= Directive =
With both ends included, repeat exactly the lines of the entries below from the one containing "Page size: 1500x1125." down to the one containing "For every layout", and no others.

[[ Entries shown, beginning ]]

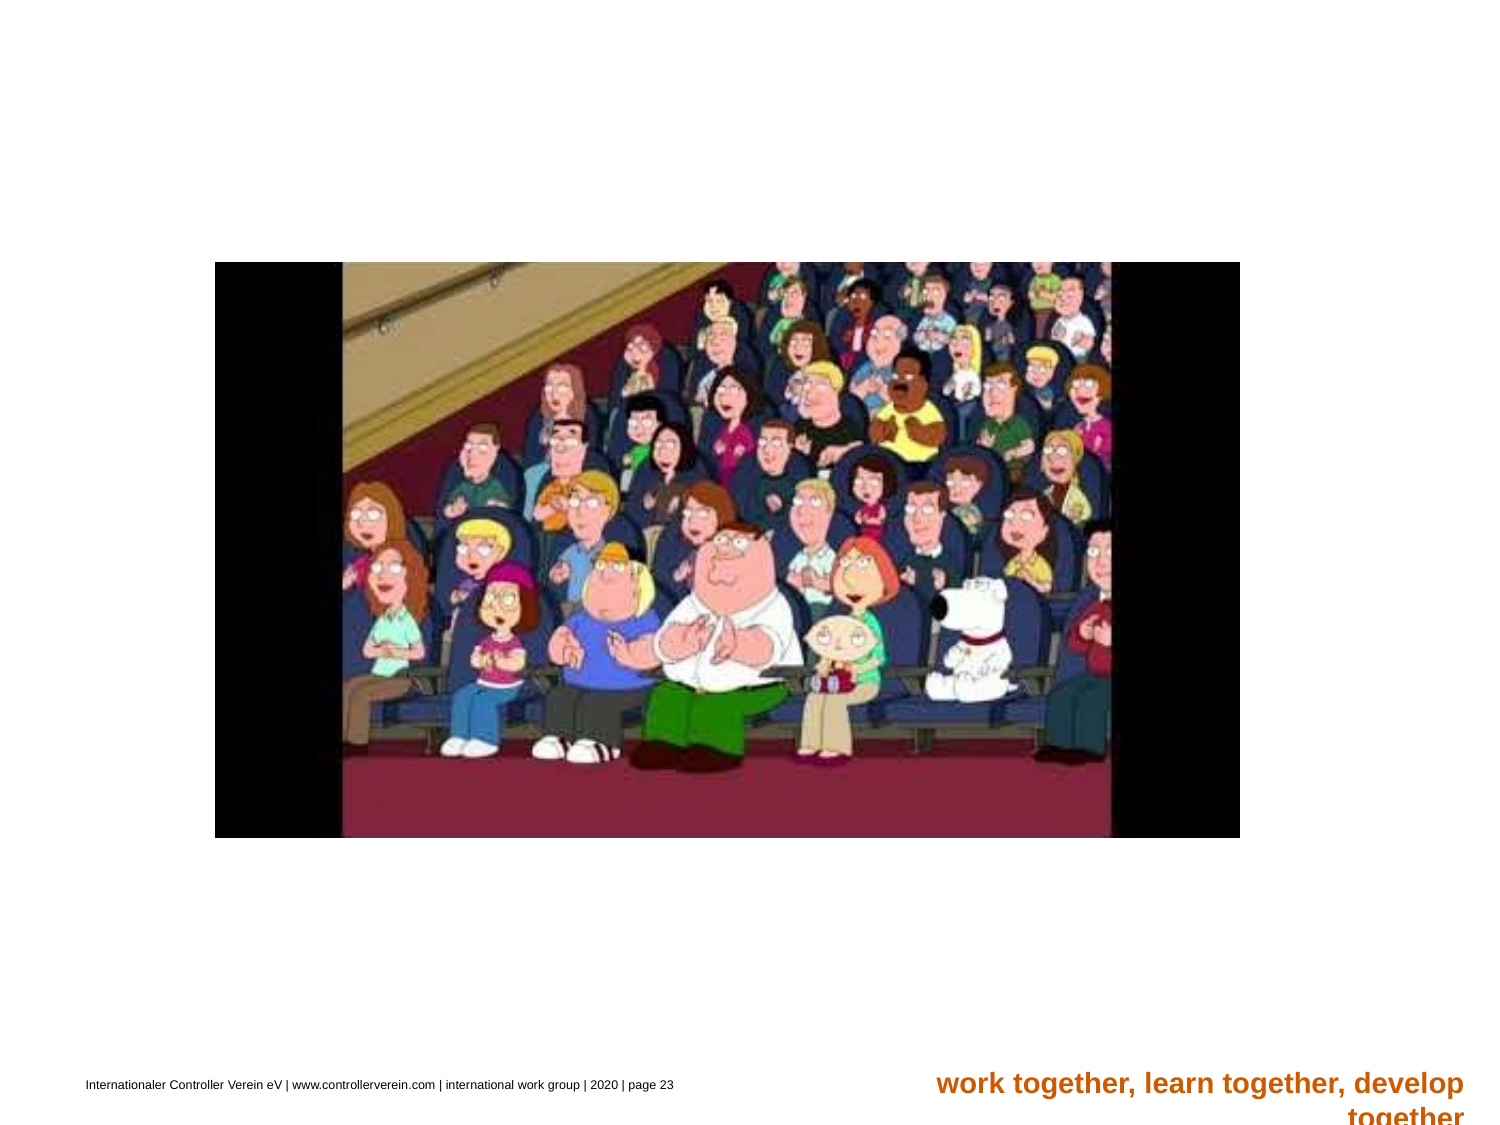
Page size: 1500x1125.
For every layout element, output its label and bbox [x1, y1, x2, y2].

[[ Entries shown, end ]]
[[ Entries shown, beginning ]]

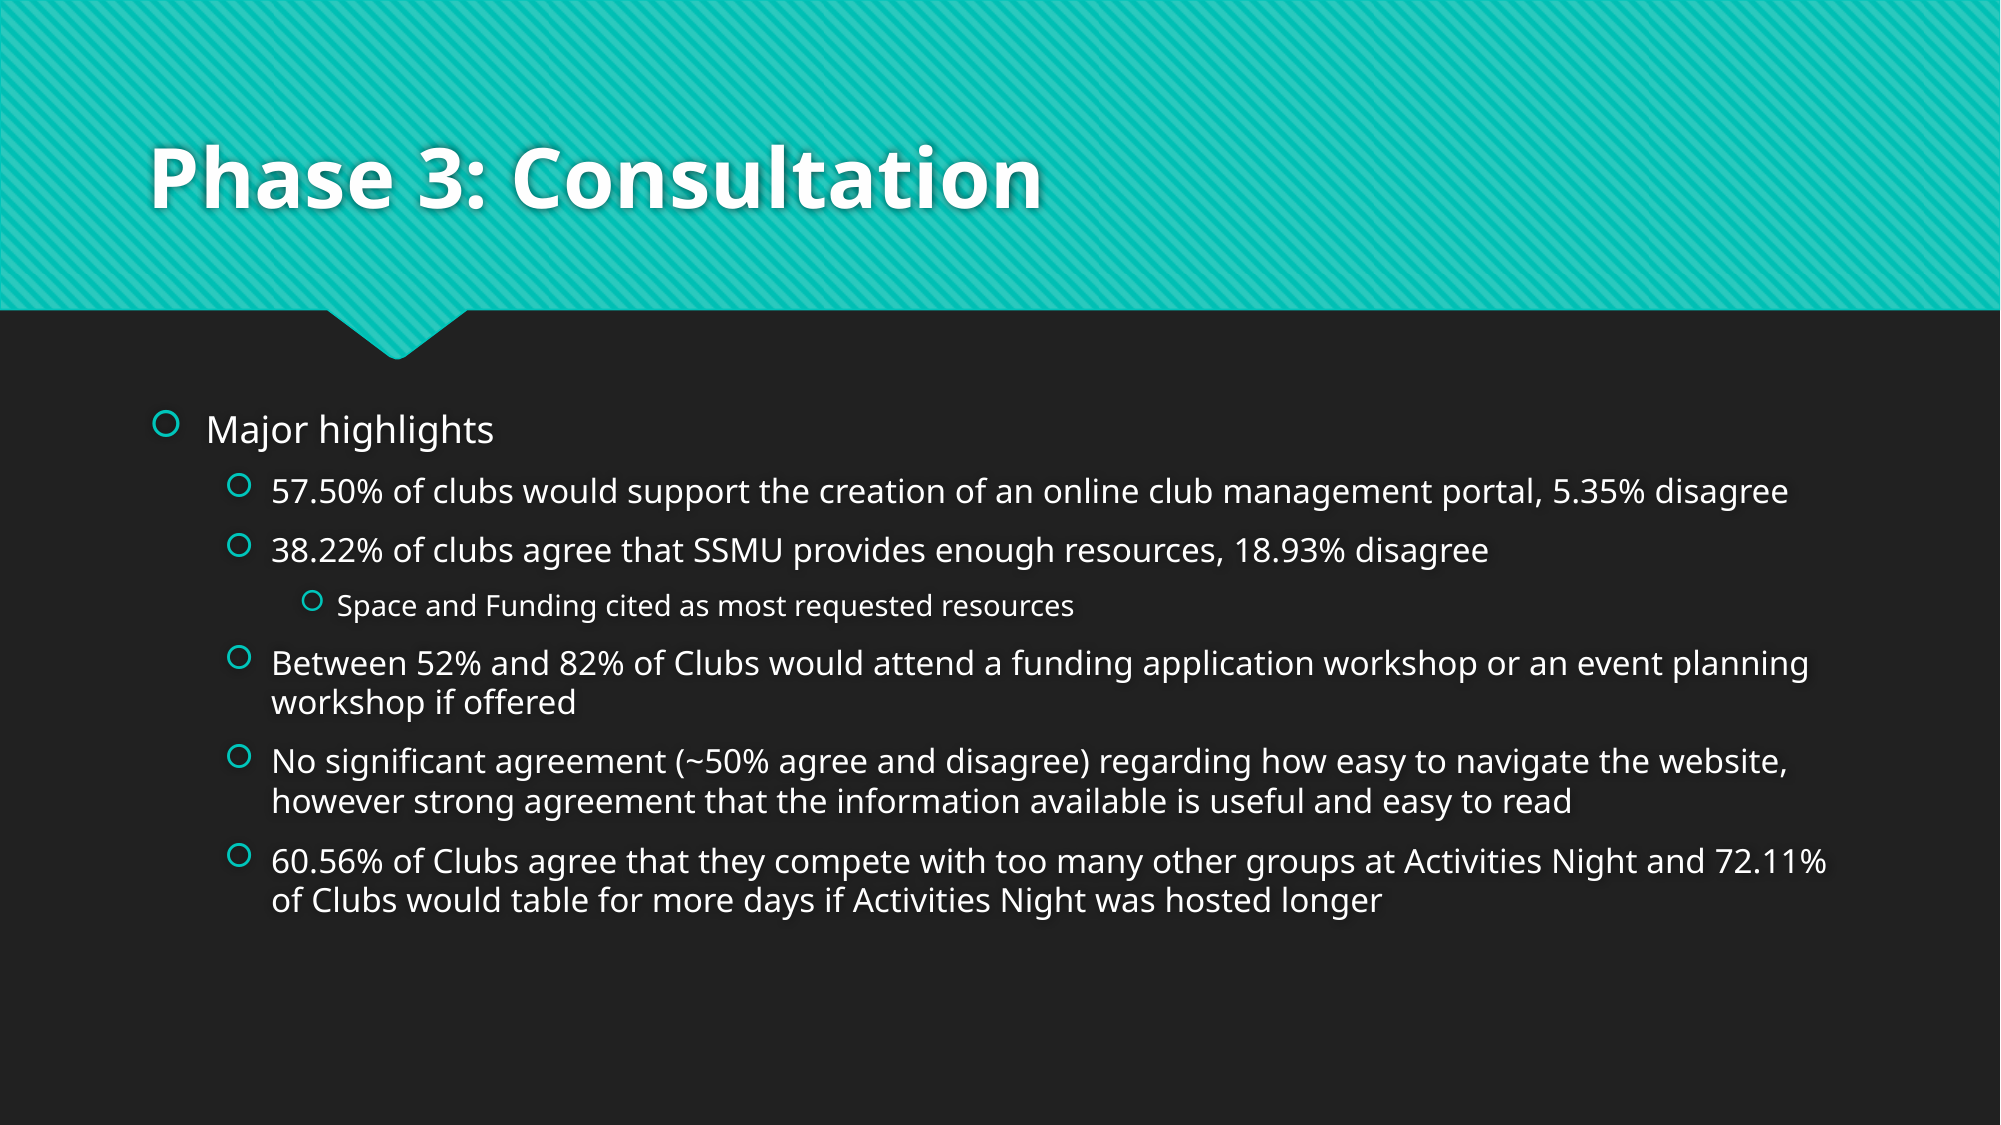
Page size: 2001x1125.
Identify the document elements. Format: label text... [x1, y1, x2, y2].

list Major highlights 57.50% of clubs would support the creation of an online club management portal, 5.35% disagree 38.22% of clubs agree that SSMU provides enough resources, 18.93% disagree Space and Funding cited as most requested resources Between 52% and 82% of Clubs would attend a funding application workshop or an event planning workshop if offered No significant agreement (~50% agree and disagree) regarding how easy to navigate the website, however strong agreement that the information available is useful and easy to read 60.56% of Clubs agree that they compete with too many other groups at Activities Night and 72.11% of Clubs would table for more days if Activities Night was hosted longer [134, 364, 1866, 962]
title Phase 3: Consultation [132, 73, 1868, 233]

[[ Entries shown, end ]]

= Solution for this exercise =
Page size: 1500x1125.
For every layout element, output its label and bbox [x1, y1, x2, y2].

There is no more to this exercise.